Microdermabrasion and Chemical peels are two very common skin rejuvenation techniques. Although they can both treat acne and signs of aging, it is helpful to understand the differences between the two procedures before consulting a medical professional and investing in a treatment.

Do not be overwhelmed by the term microdermabrasion. To break it down, the procedure is just a light abrasion of the top layer of the skin. Most people look to microdermabrasion to treat acne and other surface blemishes. The procedure propels micro aluminum oxide crystals at the skin to exfoliate the surface and rid the skin of dead cells. This also clears out dirt particles and blemish-causing elements. Some microdermabrasion treatments use a technique without crystals, but this is the most common form. Because this procedure affects the top layers of skin, it’s considered to be generally safe. Some patients may have redness on the skin for a few hours after the procedure.

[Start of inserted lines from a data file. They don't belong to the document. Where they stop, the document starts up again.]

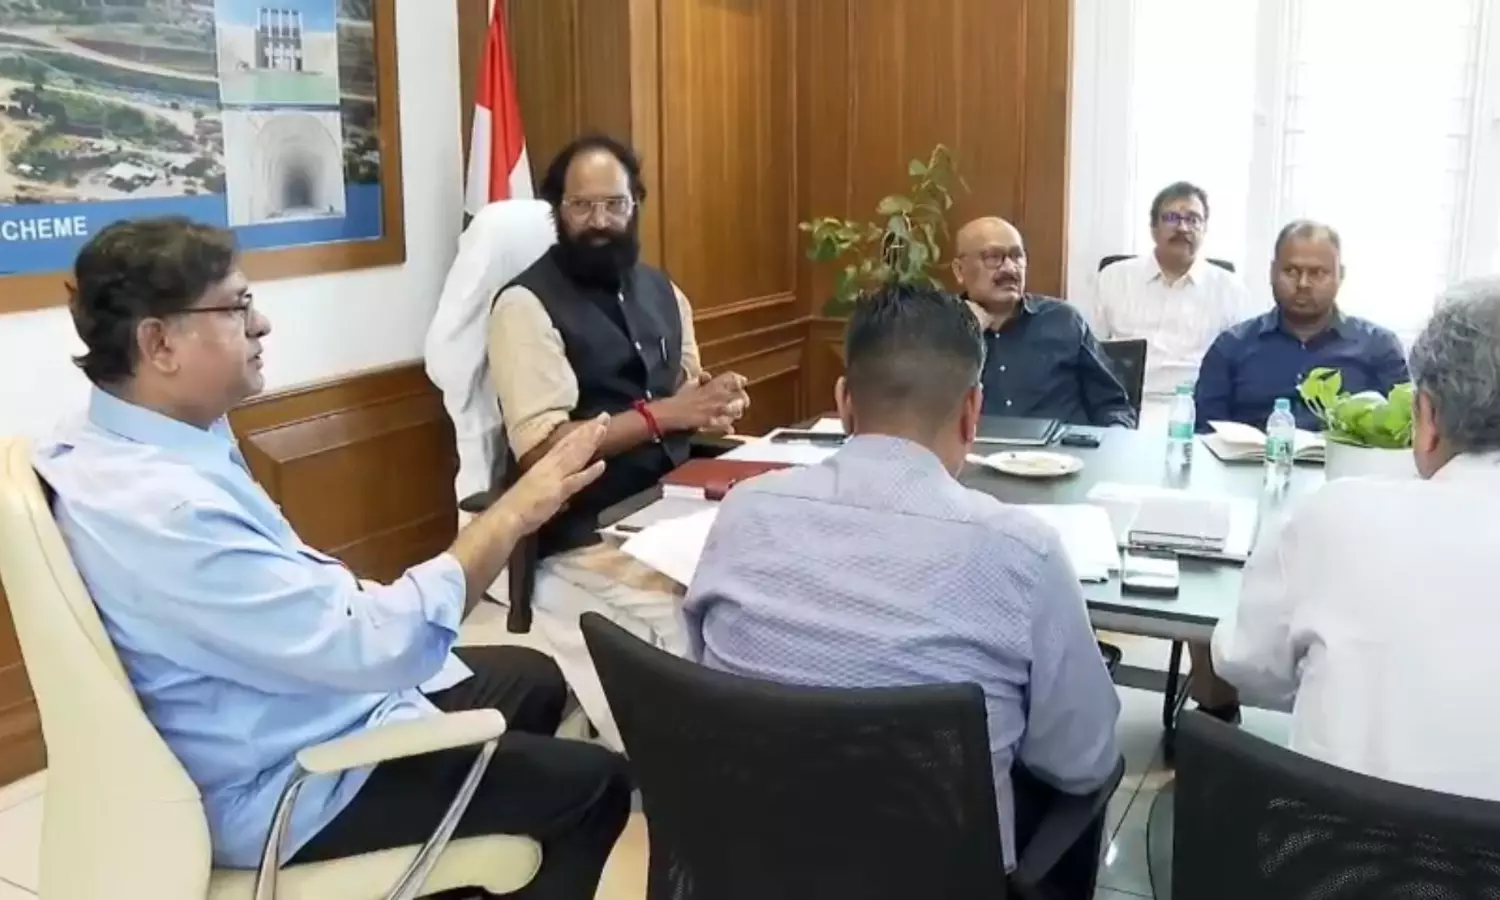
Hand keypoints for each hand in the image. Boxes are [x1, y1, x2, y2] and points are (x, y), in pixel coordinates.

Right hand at [497, 415, 607, 534]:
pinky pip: (575, 481)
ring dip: (589, 442)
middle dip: (588, 430)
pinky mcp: (556, 491)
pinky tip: (602, 465)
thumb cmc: (518, 505)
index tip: (593, 421)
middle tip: (604, 416)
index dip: (579, 432)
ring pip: (575, 457)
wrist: (505, 517)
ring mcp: (553, 477)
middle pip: (571, 445)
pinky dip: (588, 473)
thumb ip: (551, 480)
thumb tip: (565, 478)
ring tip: (602, 428)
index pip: (564, 445)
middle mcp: (549, 466)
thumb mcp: (536, 486)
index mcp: (544, 464)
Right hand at [656, 371, 749, 431]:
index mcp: (713, 384)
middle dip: (742, 399)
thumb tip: (707, 376)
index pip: (734, 378)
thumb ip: (701, 379)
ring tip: (733, 414)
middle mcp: (719, 396)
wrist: (671, 414)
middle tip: (741, 402)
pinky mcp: (715, 424)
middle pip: (741, 395)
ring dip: (736, 412)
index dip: (739, 380)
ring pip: (738, 411)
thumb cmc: (679, 398)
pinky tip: (728, 428)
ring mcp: (718, 411)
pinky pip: (728, 426)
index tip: (741, 383)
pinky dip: (728, 428)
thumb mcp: (690, 383)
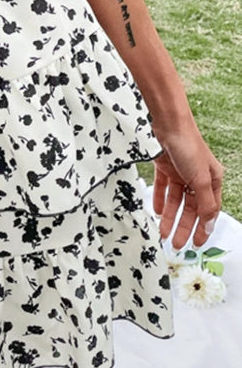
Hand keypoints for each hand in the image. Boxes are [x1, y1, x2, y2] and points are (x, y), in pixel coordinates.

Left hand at [151, 121, 223, 250]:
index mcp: (212, 180)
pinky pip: (162, 187)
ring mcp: (180, 171)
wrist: (166, 122)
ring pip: (175, 200)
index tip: (196, 245)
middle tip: (175, 244)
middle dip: (183, 226)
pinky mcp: (164, 166)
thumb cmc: (188, 146)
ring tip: (161, 233)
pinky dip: (158, 199)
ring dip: (169, 216)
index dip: (203, 228)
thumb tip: (209, 225)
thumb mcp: (200, 179)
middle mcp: (196, 177)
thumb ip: (205, 204)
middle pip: (190, 207)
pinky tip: (155, 212)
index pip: (209, 210)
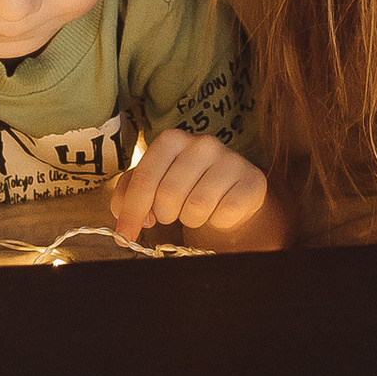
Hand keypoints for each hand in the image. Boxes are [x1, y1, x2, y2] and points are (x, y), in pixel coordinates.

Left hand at [112, 131, 275, 246]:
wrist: (230, 193)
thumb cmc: (186, 187)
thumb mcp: (153, 184)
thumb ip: (129, 195)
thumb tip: (125, 224)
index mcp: (172, 140)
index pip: (144, 179)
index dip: (132, 212)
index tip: (124, 235)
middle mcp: (202, 144)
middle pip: (168, 195)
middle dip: (165, 214)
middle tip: (172, 213)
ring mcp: (230, 159)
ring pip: (196, 207)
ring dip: (191, 219)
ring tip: (197, 210)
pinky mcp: (252, 180)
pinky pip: (224, 214)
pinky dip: (217, 221)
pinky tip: (219, 211)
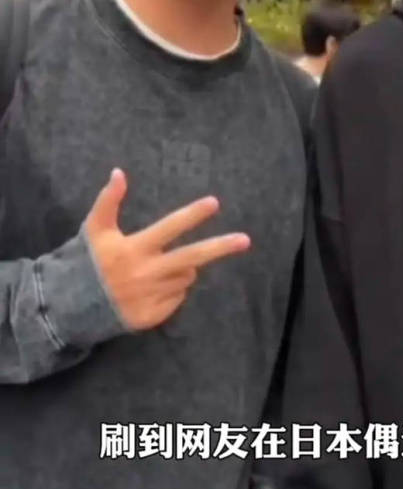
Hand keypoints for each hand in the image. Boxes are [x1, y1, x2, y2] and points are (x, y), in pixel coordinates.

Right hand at [84, 169, 249, 329]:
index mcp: (134, 249)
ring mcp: (151, 297)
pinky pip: (177, 298)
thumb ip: (108, 201)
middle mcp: (146, 274)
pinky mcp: (153, 317)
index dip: (193, 214)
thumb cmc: (88, 261)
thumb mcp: (95, 229)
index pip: (170, 227)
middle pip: (192, 257)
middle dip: (221, 247)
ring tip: (160, 266)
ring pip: (185, 276)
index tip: (215, 202)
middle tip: (245, 240)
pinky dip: (173, 289)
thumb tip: (119, 171)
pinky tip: (154, 286)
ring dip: (183, 268)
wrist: (71, 307)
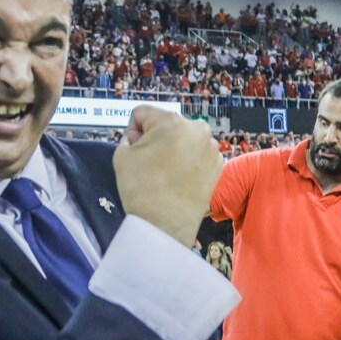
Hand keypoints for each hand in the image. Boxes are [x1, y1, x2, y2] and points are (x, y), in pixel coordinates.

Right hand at [113, 107, 222, 246]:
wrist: (165, 225)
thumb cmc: (141, 189)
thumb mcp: (122, 155)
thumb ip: (129, 137)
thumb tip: (141, 137)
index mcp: (171, 121)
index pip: (143, 114)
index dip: (133, 131)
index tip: (135, 151)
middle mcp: (196, 128)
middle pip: (166, 124)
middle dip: (156, 139)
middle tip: (151, 163)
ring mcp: (211, 146)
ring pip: (184, 138)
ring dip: (174, 149)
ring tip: (166, 173)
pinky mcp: (218, 163)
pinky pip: (198, 153)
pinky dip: (189, 161)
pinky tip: (180, 178)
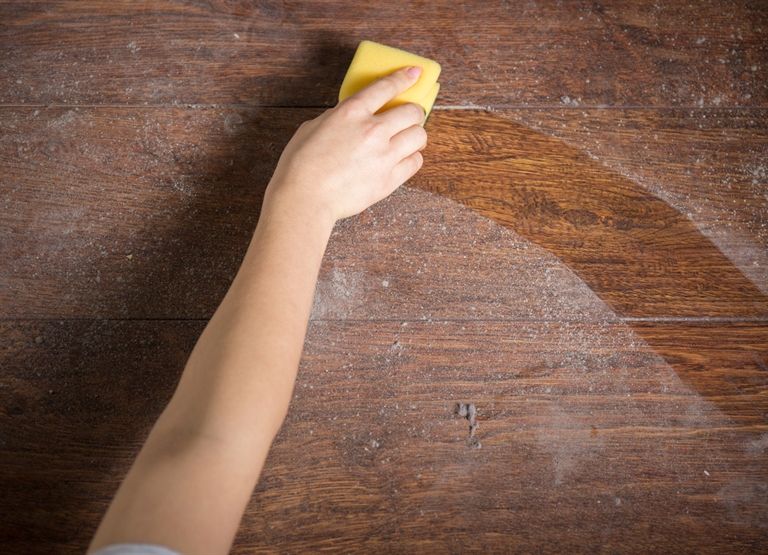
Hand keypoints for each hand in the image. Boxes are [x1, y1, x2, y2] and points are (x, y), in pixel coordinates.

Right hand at [266, 66, 427, 222]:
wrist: (305, 198)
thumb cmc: (300, 165)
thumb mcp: (313, 127)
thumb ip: (337, 118)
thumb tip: (350, 119)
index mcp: (351, 112)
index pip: (387, 87)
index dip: (405, 77)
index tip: (415, 73)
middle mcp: (372, 130)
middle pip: (412, 112)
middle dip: (413, 112)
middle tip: (409, 118)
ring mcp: (384, 156)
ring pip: (420, 136)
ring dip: (416, 136)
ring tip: (408, 140)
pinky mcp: (389, 180)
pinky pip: (415, 162)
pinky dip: (412, 158)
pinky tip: (403, 159)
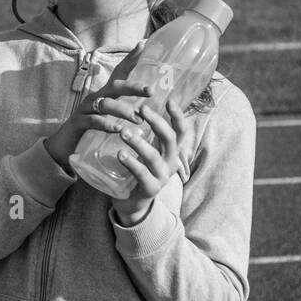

One drawback to microdermabrasion is that is only temporary. Treatments usually only last a few months before the effects wear off and patients must undergo the same procedure again. If your skin concerns are more surface-level in nature, though, this may be a good option for you. Although more intensive treatments last longer, they can often irritate the skin. If you suffer from whiteheads, blackheads, or just dull skin, then irritating the skin may actually cause more problems.

Chemical peels are usually more intensive, but the same treatment techniques can be applied in different depths depending on your needs. Some chemical peels have a very fast recovery time, while deep peels may require months of healing. This often depends on the skin conditions the patient wants to treat. Like microdermabrasion, chemical peels can treat acne and freshen up dull skin. Deeper peels, however, can also improve the look of wrinkles and photo-aging.

The peel treatment uses chemical solutions to actually intentionally damage the skin, but in a controlled manner. Different chemicals affect the skin in different ways, and several peels may be required to reach the desired result. Peel procedures are safe and commonplace, but deeper peels may require anesthesia and the monitoring of vital signs. If this worries you, then it may be wise to start with microdermabrasion. Chemical peels can last for years. Patients will need to have repeated procedures eventually, but maintenance is much easier than with microdermabrasion.